- [WORK INSTRUCTION]
Scan the records below and copy every line that contains the string "karno".

DATA FOR ANALYSIS below:

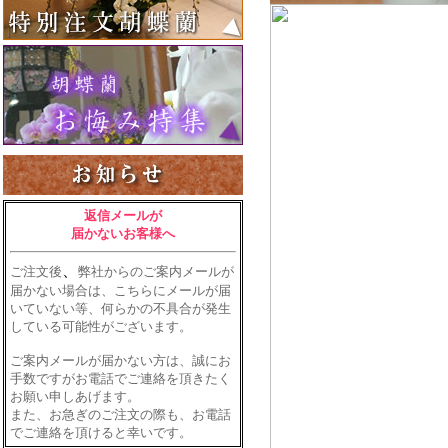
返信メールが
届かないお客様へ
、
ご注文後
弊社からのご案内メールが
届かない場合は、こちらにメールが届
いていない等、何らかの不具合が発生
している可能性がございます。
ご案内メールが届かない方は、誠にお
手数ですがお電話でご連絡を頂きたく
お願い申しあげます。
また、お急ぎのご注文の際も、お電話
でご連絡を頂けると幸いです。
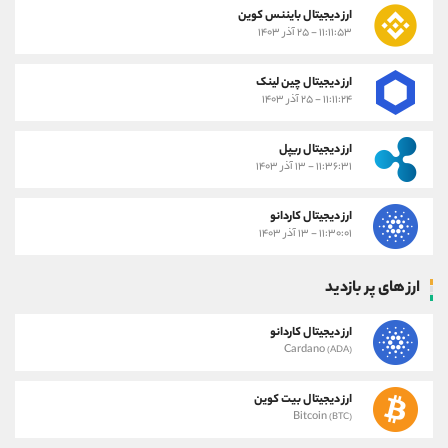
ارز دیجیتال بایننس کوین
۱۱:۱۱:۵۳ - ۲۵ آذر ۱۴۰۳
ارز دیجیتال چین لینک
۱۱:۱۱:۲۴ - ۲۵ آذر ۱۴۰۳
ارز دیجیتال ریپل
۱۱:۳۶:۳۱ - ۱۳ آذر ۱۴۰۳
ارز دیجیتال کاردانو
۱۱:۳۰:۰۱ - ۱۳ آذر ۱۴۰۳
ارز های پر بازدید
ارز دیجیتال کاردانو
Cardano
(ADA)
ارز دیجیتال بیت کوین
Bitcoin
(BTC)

End of DATA FOR ANALYSIS.
DATA FOR ANALYSIS below:

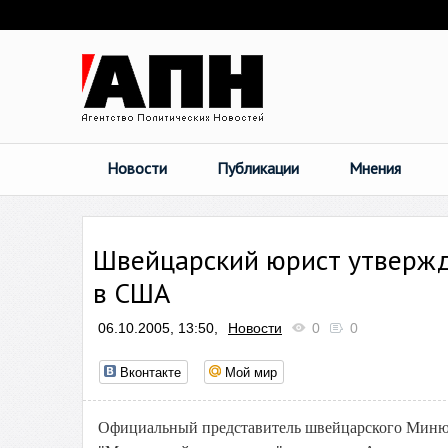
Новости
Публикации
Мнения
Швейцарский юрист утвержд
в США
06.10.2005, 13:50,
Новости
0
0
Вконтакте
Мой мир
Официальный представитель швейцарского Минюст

End of DATA FOR ANALYSIS.
DATA FOR ANALYSIS below:

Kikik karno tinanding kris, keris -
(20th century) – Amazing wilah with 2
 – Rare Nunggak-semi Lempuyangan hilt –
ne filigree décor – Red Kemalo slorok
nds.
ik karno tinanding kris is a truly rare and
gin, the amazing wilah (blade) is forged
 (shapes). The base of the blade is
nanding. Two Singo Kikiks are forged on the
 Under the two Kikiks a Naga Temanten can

End of DATA FOR ANALYSIS.

- [OUTPUT FOR THIS TASK]
Kikik karno tinanding kris, keris -
ik karno tinanding kris is a truly rare and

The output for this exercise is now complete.